__Problem statement__. Please return the lines, both ends included, that run from the one containing "right front paw: (1213, 703)" to the last line of the data below, exactly and alone.

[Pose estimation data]
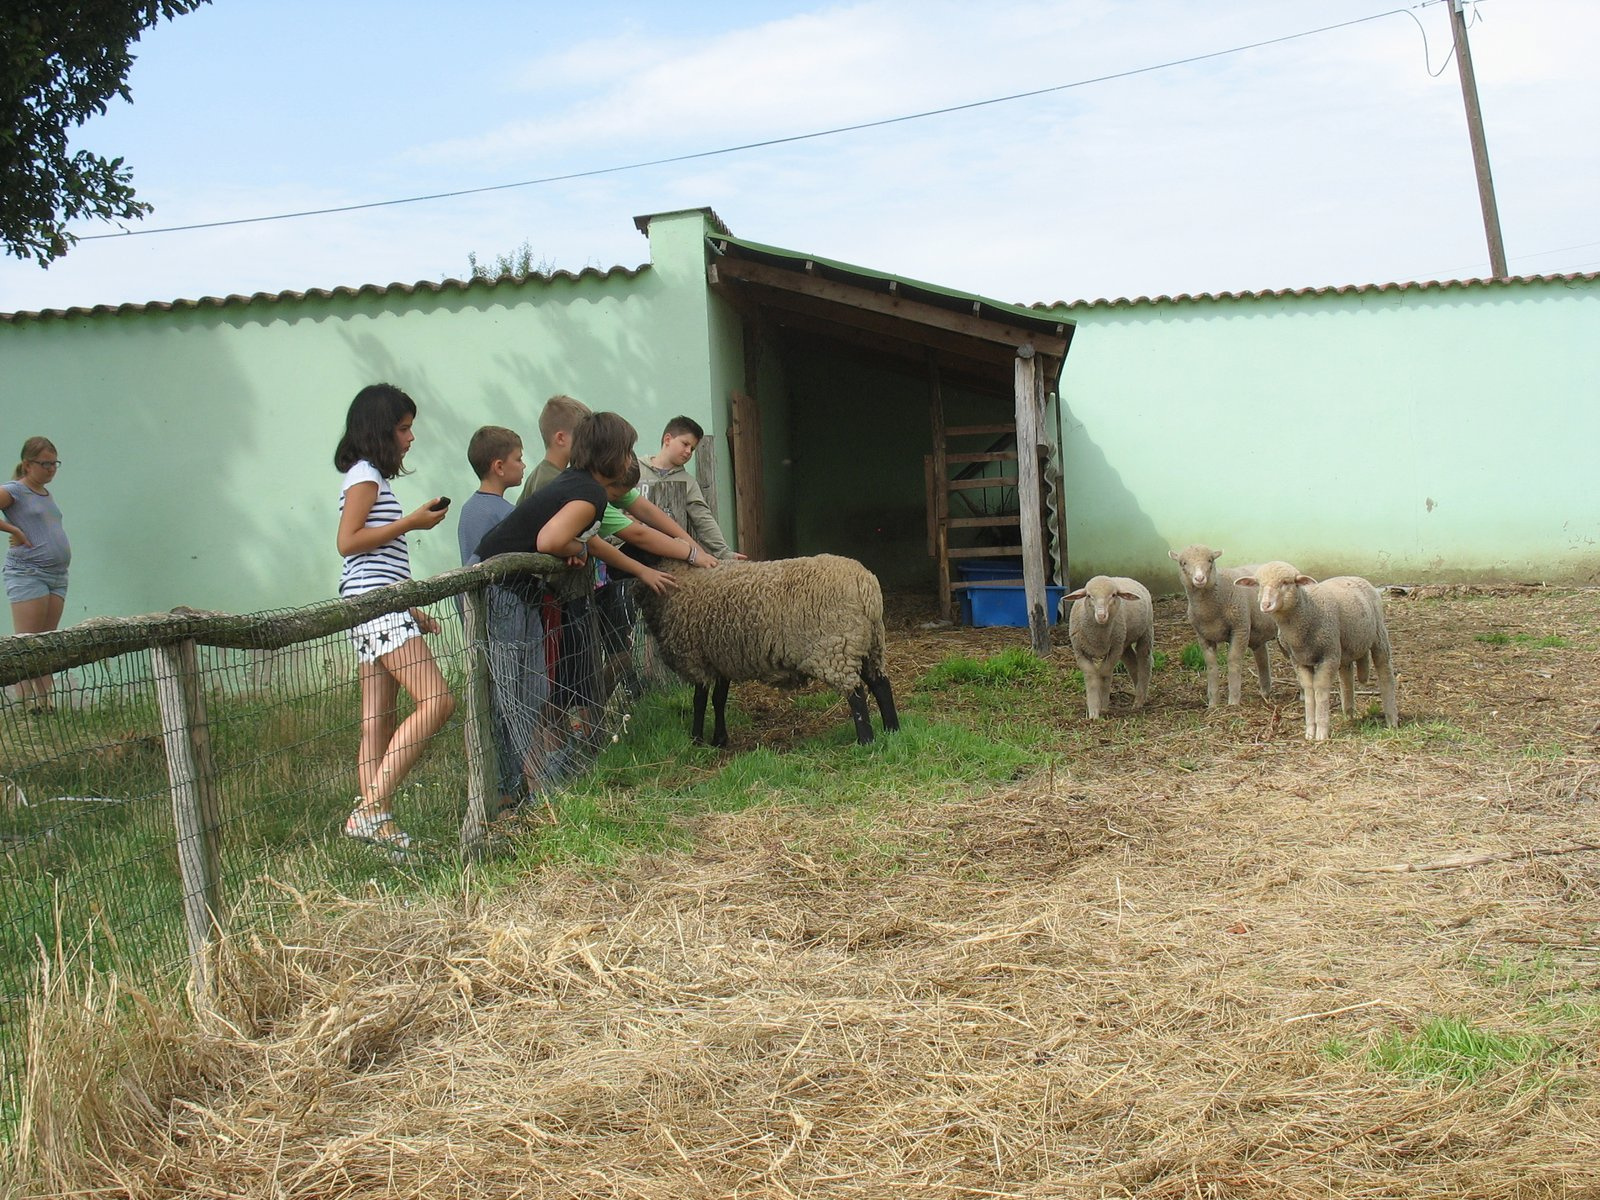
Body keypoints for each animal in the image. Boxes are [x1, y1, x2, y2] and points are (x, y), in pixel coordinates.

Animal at [1062, 576, 1152, 720]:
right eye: (1088, 595)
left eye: (1114, 595)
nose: (1101, 615)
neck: (1098, 638)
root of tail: (1125, 577)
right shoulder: (1080, 652)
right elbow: (1091, 677)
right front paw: (1093, 712)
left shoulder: (1114, 650)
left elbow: (1105, 673)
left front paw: (1103, 705)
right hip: (1124, 641)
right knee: (1132, 664)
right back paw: (1139, 691)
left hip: (1145, 632)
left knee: (1145, 661)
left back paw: (1139, 700)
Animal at [1171, 550, 1280, 710]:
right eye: (1183, 563)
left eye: (1210, 560)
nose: (1199, 578)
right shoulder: (1203, 636)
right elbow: (1211, 665)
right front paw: (1213, 703)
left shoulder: (1240, 628)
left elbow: (1233, 660)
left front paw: (1233, 701)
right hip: (1258, 635)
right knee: (1262, 659)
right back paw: (1265, 693)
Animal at [1228, 563, 1395, 742]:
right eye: (1259, 584)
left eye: (1286, 582)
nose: (1266, 605)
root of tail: (1355, 577)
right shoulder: (1299, 660)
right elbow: (1308, 690)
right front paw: (1309, 731)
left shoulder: (1327, 657)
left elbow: (1320, 689)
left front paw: (1321, 732)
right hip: (1344, 647)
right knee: (1346, 675)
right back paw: (1348, 715)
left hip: (1378, 636)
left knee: (1385, 671)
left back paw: (1392, 719)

__Solution below__.
right front paw: (1213, 703)
left shoulder: (1240, 628)
left elbow: (1233, 660)
left front paw: (1233, 701)
right hip: (1258, 635)
right knee: (1262, 659)
right back paw: (1265, 693)
Animal at [1228, 563, 1395, 742]:
right eye: (1259, 584)
left eye: (1286, 582)
nose: (1266, 605)
root of tail: (1355, 577)
right shoulder: (1299, 660)
right elbow: (1308, 690)
right front paw: (1309, 731)
left shoulder: (1327, 657)
left elbow: (1320, 689)
left front paw: (1321, 732)
right hip: (1344, 647)
right knee: (1346, 675)
right back paw: (1348, 715)
left hip: (1378, 636)
left knee: (1385, 671)
left back paw: (1392, 719)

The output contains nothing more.